In this case, Israel wants the world to recognize that Jerusalem is its capital, but even countries that have full diplomatic relations with Israel have resisted that demand and kept their embassies in Tel Aviv. No country currently has its embassy in Jerusalem, and there are good reasons why that is so.
Under normal circumstances, the placement of an embassy would not raise any issues at all, as Ron Paul correctly notes, but much of Jerusalem has been occupied by Israeli military forces and the overall status of the city is very much in dispute. Israel’s attempt to colonize the Arab neighborhoods that it has seized and its construction of blocs of settlements on the adjacent West Bank to seal the city off from the largely Palestinian areas to the East have been widely condemned. If the United States were to acquiesce in Israel’s unilateral decision to declare Jerusalem part of Israel by moving its embassy, it would convince the Muslim world that American and Israeli foreign policy are indivisible (if there are any remaining doubts over that issue) and would trigger a possibly violent reaction against the move in a number of nations. It would endanger U.S. troops in the region, and it would also make any kind of peace agreement between Israel and the Palestinians impossible. This is precisely why the United States has not already shifted the embassy despite numerous pledges by presidential aspirants and Congress to do so: it would be a very bad move for the American people. Every new president figures that out in fairly short order.
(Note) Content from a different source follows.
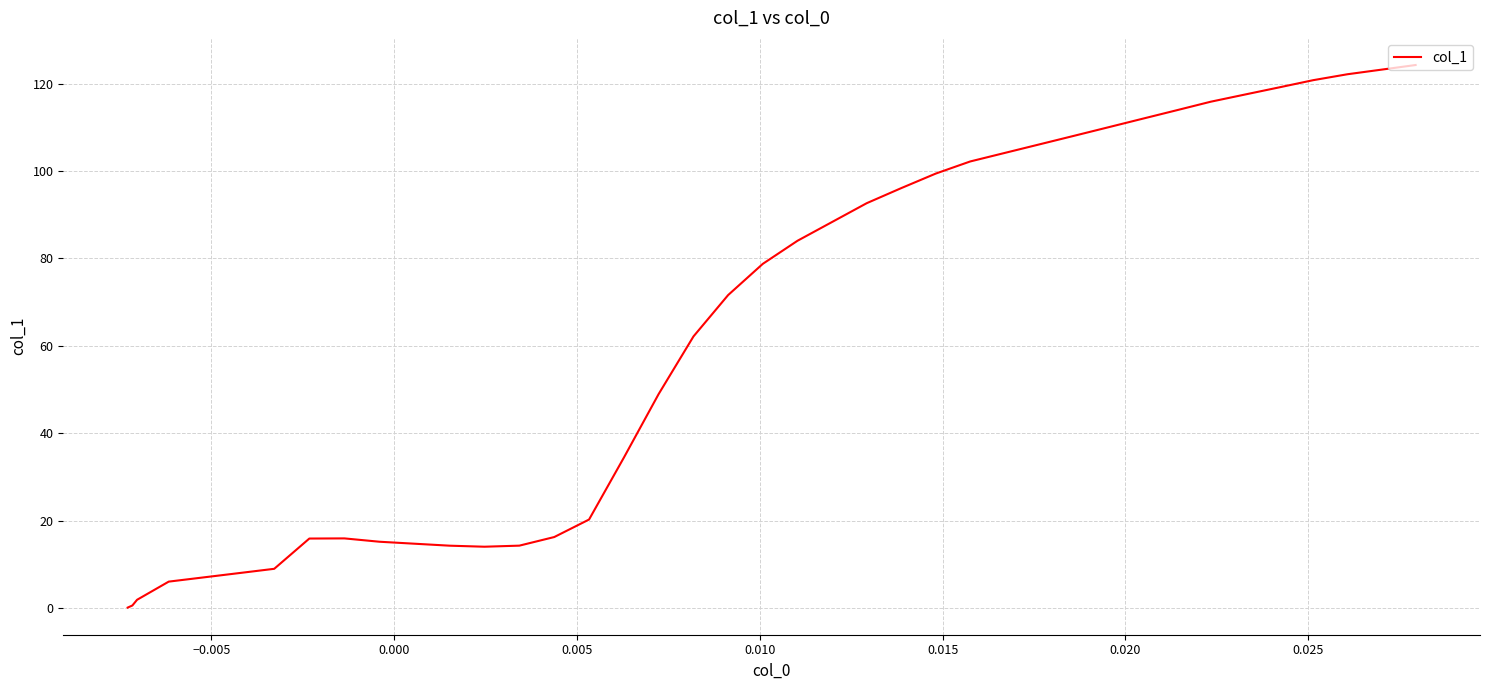

What is the maximum value shown in the chart?

124.2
Paul understandably does not have much use for the United Nations, but he surely has some regard for the body of world opinion that it represents, as that impacts directly on American interests. Israel has been on the receiving end of no fewer than 19 U.N. resolutions between 1967 and 2004 denouncing as illegal its continued military occupation of Jerusalem and its establishment of settlements on Palestinian land. The best known is Resolution 242 in 1967, which declared “the inadmissibility of the acquisition of territory by war.” Many more resolutions on the same subject have been vetoed in the Security Council by the United States.
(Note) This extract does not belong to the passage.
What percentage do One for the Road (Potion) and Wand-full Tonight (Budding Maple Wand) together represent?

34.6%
I have tremendous respect for Ron Paul and everything he represents, but I would suggest that in this instance he examine the facts and rethink the position he has taken. Israel is not just another country. It is a nation supported by a powerful domestic lobby that has succeeded in manipulating U.S. policy to serve its own interests. As a congressman, Ron Paul knows that firsthand. If Israel wants Washington to declare Jerusalem as its capital, it is not a disinterested move. It will have consequences and could easily inflict serious collateral damage on the United States. I know Ron Paul is a true patriot, so he should look at foreign policy as an instrument for doing what is best for the American people, as the Founders envisioned. Moving the U.S. embassy to Jerusalem would do nothing but harm.